* **SOURCE RECORDS**:

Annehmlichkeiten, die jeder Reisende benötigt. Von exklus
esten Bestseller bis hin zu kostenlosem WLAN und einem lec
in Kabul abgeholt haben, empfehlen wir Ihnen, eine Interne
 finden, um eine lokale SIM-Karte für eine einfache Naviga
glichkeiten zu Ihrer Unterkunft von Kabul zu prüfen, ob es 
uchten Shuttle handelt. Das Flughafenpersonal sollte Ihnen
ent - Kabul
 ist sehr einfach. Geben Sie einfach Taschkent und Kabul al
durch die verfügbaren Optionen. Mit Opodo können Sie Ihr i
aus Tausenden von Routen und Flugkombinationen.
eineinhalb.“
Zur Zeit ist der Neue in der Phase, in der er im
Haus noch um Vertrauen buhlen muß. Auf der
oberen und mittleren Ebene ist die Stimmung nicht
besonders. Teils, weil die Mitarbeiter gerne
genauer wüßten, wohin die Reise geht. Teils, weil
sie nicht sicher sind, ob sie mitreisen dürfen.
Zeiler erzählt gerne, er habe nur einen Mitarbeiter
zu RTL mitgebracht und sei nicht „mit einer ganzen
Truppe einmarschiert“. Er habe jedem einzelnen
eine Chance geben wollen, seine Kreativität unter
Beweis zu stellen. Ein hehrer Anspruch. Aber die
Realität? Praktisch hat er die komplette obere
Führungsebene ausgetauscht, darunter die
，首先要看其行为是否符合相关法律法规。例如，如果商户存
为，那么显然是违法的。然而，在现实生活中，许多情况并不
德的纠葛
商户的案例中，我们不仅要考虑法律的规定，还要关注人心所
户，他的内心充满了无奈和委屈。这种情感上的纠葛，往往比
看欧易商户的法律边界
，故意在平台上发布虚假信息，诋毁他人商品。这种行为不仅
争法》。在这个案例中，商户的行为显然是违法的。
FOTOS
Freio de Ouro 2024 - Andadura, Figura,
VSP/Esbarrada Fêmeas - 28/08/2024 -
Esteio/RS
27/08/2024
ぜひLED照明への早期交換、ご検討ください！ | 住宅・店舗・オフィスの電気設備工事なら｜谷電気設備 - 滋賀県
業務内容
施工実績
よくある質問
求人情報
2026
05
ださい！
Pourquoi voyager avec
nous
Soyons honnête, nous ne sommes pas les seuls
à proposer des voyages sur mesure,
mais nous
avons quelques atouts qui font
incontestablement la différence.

* **REQUIREMENT**:
Copy out each line of the listing that holds the string "Teils".

* **COMPLETED TASK**:
besonders. Teils, weil die Mitarbeiter gerne
genauer wüßten, wohin die Reise geht. Teils, weil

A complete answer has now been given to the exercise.